**Exercise**
Quote the entries word for word. Omit the pictures.

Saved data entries
=== Section Start ===

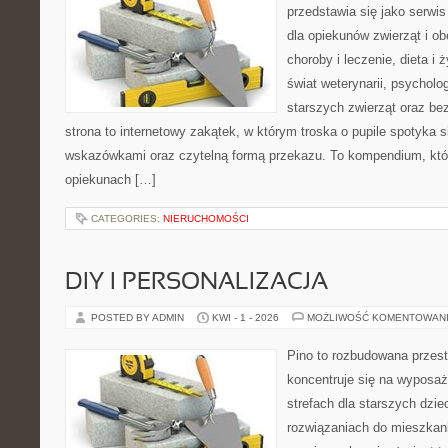
przedstawia się jako serwis
dla opiekunów zwierząt i ob
choroby i leczenie, dieta i
świat weterynarii, psycholo
starszych zwierząt oraz be
strona to internetowy zakątek, w którym troska o pupile spotyka 
wskazówkami oraz czytelną formą przekazu. To kompendium, któ
opiekunach […]
CATEGORIES:
NIERUCHOMOŚCI
DIY I PERSONALIZACJA
POSTED BY ADMIN
KWI - 1 - 2026
MOŻLIWOŚĆ KOMENTOWAN
Pino to rozbudowana przest
koncentruje się na wyposaż
strefach dla starszych dzie
rozwiązaniach do mieszkan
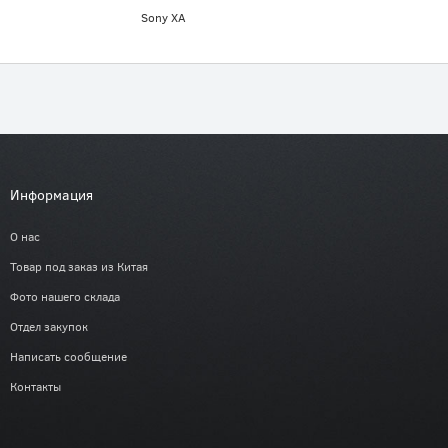
Sony XA
Информация
О нас
Товар под заказ из Китая
Фото нашего склада
Отдел закупок
Написать сообщение
Контакты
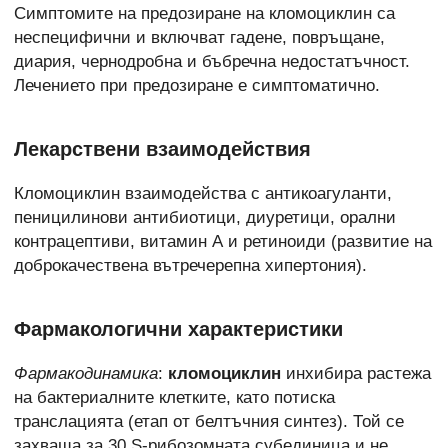
Симптомите на предозиране на кломоциклин са
неспецифични и включват гадене, повръщане,
диария, чернодробна и бъбречна недостатъчност.
Лечението при предозиране е симптоматично.
Лекарствени взаимодействия
Кломоциклин взаимодейства с антикоагуланти,
пеницилинови антибиотици, диуретици, орални
контрацептиви, витамин А и ретиноиди (развитие на
доброкачествена вътречерепна хипертония).
Фармакологични характеристики
Фармакодинамика
:
кломоциклин
инхибира растежа
на бактериалните клетките, като потиска
транслацията (етап от белтъчния синтез). Той се
захваща за 30 S-рибозомната субединица и не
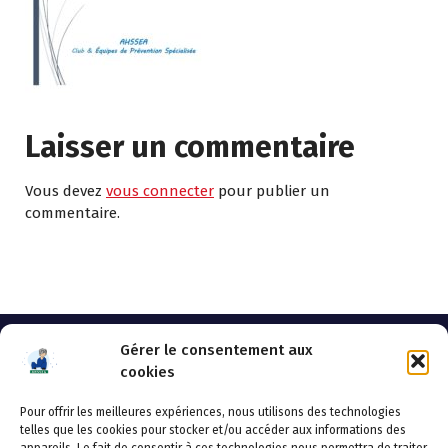
Laisser un commentaire
Vous devez
vous connecter
pour publier un
commentaire.
Gérer le consentement aux
cookies
Pour offrir les meilleures expériences, nous utilisons des technologies
AHSSEA
telles que les cookies pour stocker et/ou accéder aux informations des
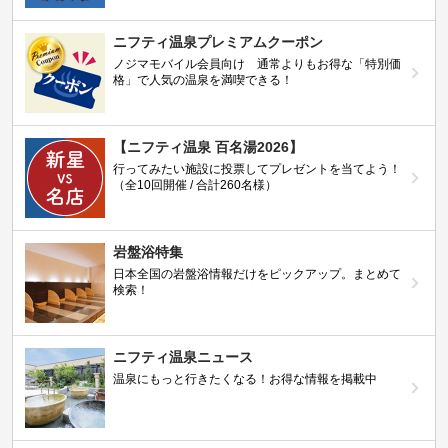
ニフティ温泉プレミアムクーポン
ノジマモバイル会員向け 通常よりもお得な「特別価
格」で人気の温泉を満喫できる！
【ニフティ温泉 百名湯2026】
行ってみたい施設に投票してプレゼントを当てよう！
（全10回開催 / 合計260名様）
岩盤浴特集
日本全国の岩盤浴情報だけをピックアップ。まとめて
検索！
ニフティ温泉ニュース
温泉にもっと行きたくなる！お得な情報を掲載中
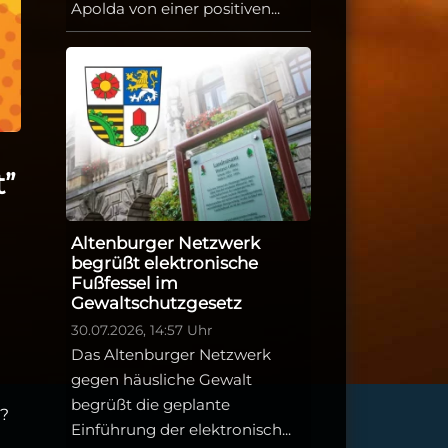
Apolda von einer positiven...
t”
Altenburger Netzwerk
begrüßt elektronische
Fußfessel im
Gewaltschutzgesetz
30.07.2026, 14:57 Uhr
Das Altenburger Netzwerk
gegen häusliche Gewalt
begrüßt die geplante
e?
Einführung der elektronisch...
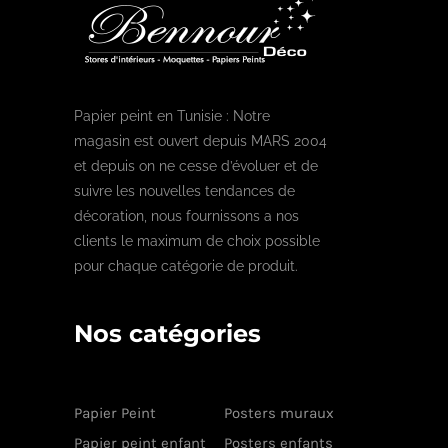
Papier peint en Tunisie : Notre
magasin est ouvert depuis MARS 2004
et depuis on ne cesse d’évoluer et de
suivre les nouvelles tendances de
décoration, nous fournissons a nos
clients le maximum de choix possible
pour chaque catégorie de produit.
Nos catégories
Papier Peint
Posters muraux
Papier peint enfant
Posters enfants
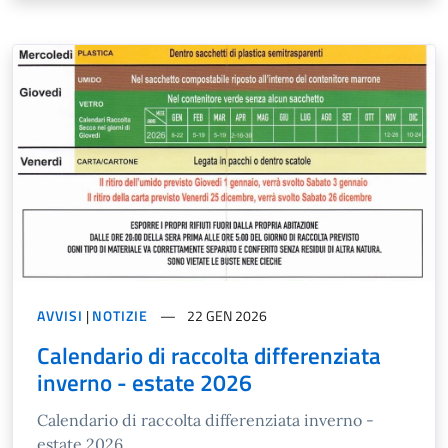
AVVISI
|
NOTIZIE
22 GEN 2026
Calendario di raccolta differenziata
inverno - estate 2026
Calendario di raccolta differenziata inverno -
estate 2026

=== Section End ===

**Answer to this problem**
przedstawia się jako serwis
dla opiekunów zwierząt i ob
choroby i leczenie, dieta i
świat weterynarii, psycholo
starszych zwierząt oraz be
strona to internetowy zakątek, w którym troska o pupile spotyka 
wskazówkami oraz czytelną formą przekazu. To kompendium, któ
opiekunach […]
CATEGORIES:
NIERUCHOMOŚCI
DIY I PERSONALIZACJA
POSTED BY ADMIN
KWI - 1 - 2026
MOŻLIWOŚĆ KOMENTOWAN
Pino to rozbudowana przest
koncentruje się na wyposaż
strefach dla starszych dzie
rozwiązaniach do mieszkan
Sony XA
Информация
О нас
Товар под заказ из Китая
Фото нашего склада
Отдел закупок
Написать сообщение
Контакты
Симптомите на предозиране на кломоциклин са
неспецифични и включват гадене, повръщане,
диария, чернодробна и бъбречна недостатъчност.
Лечението при предозиране е симптоматично.
Лекарствени взаимодействия
Кломоциклин взаимодейства с антикоагуланти,
пеницилинови антибиотици, диуретици, орални
контрацептиви, витамин А и ретиноиди (развитие на
доброкачествена вътречерепна хипертония).
Фармакологични характеристики
Фармакодинамика
:
кломоциклин
инхибира растежа
на бактериалните клетките, като потиска
транслацията (етап от белтъчния синтез). Той се
захваща за 30 S-рибозомната субединица и не
Laisser un commentaire
Vous devez
vous connecter
pour publier un
commentaire.
Gérer le consentement aux
cookies
Pour offrir les meilleures expériences, nous utilisons des technologies
AHSSEA
telles que les cookies pour stocker et/ou accéder aux informations des
ニフティ温泉プレミアムクーポン
ノジマモバイル会員向け 通常よりもお得な「特別価
格」で人気の温泉を満喫できる！
【ニフティ温泉 百名湯2026】
行ってみたい施設に投票してプレゼントを当てよう！
（全10回開催 / 合計260名様）
岩盤浴特集
日本全国の岩盤浴情報だけをピックアップ。まとめて
検索！
ニフティ温泉ニュース
温泉にもっと行きたくなる！お得な情報を掲載中
Apolda von einer positiven...
t”
Altenburger Netzwerk
begrüßt elektronische
Fußfessel im
Gewaltschutzgesetz
30.07.2026, 14:57 Uhr
Das Altenburger Netzwerk
gegen häusliche Gewalt
begrüßt die geplante
e?
Einführung der elektronisch...
Papier peint en Tunisie : Notre
magasin est ouvert depuis MARS 2004
et depuis on ne cesse d’évoluer et de
suivre les nouvelles tendances de
décoration, nous fournissons a nos
clients le maximum de choix possible
pour chaque catégorie de produit.
Nos catégories
Papier Peint
Posters muraux
Papier peint enfant
Posters enfants
AVVISI
|
NOTIZIE
22 GEN 2026
Calendario di raccolta differenziata
inverno - estate 2026
Calendario di raccolta differenziata inverno -
estate 2026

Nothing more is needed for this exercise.